_ТЕКСТ ДЛЯ АНАЛИЗА:_
----------

Положение Гари едва ли облегчало присутствие его жены Джин Сиберг, актрисы, уроженки Айовы, с которой они были в разводе и, как мне казалось, давно уже стали чужими друг другу. Как мне сообщили, она туда приехала, потому что их сын Диего отдыхал в расположенном поблизости теннисном лагере. Поскольку я считал, что они друг другу чужие, я был удивлен тем, что она живет вместе с Роменом, а еще удивлен — нет, шокирован и опечален — тем, как она выглядела: вместо прежней хрупкой, излучающей свет светловолосой красавицы я видел перед собой тучную женщину с раздутым лицом. Она двигалась как лунатик — и это еще слабо сказано, — у нее был отсутствующий взгляд человека, употребляющего транквилизаторы (или наркотики, или и то и другое), почти впавшего в столбняк. Я понял, что они по-прежнему очень привязаны друг к другу, меня тронула его заботливость, нежная и при этом отеческая. Ромен рассказал мне, что Джин проходит курс лечения от той же самой болезни, от какой страдает он сам, и упомянул какие-то антидепрессанты, но его проблемы не произвели на меня особого впечатления, для меня все это мало что значило. Важно подчеркнуть мое тогдашнее относительное равнодушие, потому что это равнодушие хорошо показывает невозможность для человека, не испытавшего на себе эту болезнь, понять ее суть. Для меня болезнь Камю и Ромена Гари — и уж конечно, Джин, была каким-то абстрактным недомоганием, при всем моем сочувствии; я не имел ни малейшего представления о ее чертах или о природе боли, которую испытывают многочисленные жертвы этой напасти, в то время как их разум продолжает незаметно угасать.

----------

_ФРАГМЕНТ НАБОРА ДАННЫХ:_
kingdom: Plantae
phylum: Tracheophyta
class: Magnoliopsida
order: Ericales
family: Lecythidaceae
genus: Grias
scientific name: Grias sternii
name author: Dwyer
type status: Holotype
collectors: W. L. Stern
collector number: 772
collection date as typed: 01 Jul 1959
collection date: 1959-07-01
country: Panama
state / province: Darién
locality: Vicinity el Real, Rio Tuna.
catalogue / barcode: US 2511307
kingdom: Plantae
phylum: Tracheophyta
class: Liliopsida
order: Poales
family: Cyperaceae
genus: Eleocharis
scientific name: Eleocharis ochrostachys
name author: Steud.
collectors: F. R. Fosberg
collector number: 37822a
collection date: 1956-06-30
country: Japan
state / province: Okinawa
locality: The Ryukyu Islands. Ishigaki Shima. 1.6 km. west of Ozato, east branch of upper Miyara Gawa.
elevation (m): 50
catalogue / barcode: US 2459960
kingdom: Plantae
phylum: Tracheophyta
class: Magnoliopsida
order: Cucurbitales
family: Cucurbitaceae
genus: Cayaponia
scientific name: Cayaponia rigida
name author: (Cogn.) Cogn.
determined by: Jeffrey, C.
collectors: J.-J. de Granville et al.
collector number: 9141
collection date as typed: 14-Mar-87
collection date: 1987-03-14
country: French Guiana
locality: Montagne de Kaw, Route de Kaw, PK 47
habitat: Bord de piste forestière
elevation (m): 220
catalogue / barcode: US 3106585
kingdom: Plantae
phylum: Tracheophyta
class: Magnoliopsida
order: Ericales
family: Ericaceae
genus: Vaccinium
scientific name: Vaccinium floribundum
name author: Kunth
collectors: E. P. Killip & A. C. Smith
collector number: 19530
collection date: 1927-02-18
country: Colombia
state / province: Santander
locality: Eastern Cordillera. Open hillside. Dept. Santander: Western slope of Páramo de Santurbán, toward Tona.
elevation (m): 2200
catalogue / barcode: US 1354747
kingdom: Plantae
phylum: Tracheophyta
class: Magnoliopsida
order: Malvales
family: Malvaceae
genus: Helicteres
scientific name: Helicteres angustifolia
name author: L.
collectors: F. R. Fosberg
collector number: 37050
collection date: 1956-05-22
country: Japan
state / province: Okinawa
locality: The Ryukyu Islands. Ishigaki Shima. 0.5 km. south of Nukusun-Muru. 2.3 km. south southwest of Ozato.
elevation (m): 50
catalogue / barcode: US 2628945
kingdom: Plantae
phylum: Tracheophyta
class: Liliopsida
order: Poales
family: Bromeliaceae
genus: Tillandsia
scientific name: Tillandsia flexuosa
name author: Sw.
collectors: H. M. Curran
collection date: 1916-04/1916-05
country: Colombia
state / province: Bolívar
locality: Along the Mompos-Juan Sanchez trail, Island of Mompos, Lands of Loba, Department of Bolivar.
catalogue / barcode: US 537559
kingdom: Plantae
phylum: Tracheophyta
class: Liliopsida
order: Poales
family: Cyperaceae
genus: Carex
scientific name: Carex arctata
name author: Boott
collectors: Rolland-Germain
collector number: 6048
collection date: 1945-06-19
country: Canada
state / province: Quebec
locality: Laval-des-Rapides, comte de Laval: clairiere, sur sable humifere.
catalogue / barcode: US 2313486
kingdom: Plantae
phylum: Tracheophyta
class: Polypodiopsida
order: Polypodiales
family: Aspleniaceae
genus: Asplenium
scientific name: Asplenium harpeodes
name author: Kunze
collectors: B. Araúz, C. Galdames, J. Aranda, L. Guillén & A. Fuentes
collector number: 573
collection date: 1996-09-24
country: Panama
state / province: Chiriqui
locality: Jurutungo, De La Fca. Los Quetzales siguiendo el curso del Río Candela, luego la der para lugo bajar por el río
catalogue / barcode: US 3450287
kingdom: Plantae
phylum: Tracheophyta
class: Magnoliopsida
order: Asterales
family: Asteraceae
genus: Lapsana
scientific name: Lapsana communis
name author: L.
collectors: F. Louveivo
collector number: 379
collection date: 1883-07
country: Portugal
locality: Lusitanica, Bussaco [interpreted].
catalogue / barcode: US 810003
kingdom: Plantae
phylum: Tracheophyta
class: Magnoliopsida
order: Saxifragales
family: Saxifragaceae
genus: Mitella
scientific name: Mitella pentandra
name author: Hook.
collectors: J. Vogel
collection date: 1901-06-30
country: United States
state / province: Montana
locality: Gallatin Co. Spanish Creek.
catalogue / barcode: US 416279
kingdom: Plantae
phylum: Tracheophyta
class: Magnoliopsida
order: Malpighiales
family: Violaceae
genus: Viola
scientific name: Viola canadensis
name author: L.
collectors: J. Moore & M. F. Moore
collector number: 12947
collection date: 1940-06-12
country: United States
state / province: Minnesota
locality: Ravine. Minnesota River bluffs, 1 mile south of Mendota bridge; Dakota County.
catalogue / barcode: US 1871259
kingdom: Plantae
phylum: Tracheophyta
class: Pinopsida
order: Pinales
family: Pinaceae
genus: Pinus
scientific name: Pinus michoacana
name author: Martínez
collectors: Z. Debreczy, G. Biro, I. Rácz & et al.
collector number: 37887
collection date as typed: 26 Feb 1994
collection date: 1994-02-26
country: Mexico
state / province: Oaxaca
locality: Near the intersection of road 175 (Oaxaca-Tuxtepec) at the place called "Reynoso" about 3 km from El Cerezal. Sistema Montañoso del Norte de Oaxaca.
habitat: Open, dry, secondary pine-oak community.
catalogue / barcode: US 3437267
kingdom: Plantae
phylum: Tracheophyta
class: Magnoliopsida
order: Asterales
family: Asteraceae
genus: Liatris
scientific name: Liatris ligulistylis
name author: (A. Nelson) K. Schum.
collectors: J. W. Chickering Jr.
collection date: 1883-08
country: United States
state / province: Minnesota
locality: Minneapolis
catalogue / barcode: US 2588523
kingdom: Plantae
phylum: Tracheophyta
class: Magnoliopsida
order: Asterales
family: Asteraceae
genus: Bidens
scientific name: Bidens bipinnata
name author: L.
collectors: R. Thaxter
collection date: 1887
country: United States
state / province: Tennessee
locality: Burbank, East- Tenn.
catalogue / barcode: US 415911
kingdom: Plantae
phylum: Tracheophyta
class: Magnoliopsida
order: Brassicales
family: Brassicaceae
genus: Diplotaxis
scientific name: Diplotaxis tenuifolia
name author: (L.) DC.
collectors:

----------

Подхватите текст о Ромене Гари и Джин Сиберг после его последнего предложения и продолжите повествование. Строки никак не связаны с текстом.

Но тем октябрьским вечером в Париже я уже знал, что мой разум тоже угасает. И по дороге в отель, в машине, меня вдруг осенило. Похоже, что во многих, если не в большинстве случаях депрессии имеет место нарушение циркадного цикла — суточных биоритмов нашего метаболизма и работы желез, имеющих первостепенное значение в нашей жизни; вот почему часто начинается жестокая бессонница, и скорее всего по той же причине ежедневная схема проявлений заболевания содержит вполне предсказуемые чередующиеся периоды приступов и облегчения.
Вечернее облегчение — неполное, но все же заметное послабление, подобное перемене от обильного ливня к ровному сильному дождю, — для меня наступало где-то между ужином и полуночью: боль немного отпускала, и мой разум становился достаточно ясным, чтобы концентрироваться на явлениях, лежащих за пределами мучений, только что сотрясавших мой организм. Разумеется, я ждал наступления этого периода с нетерпением, ведь иногда в такие моменты у меня возникало ощущение, что разум мой почти здоров, и вот в тот вечер в машине я сознавал по некоторым признакам, что ясность возвращается, а вместе с ней — способность мыслить рационально. Однако, несмотря на то что я оказался способен вспомнить о Камю и Ромене Гари, мои дальнейшие умозаключения были не слишком утешительными.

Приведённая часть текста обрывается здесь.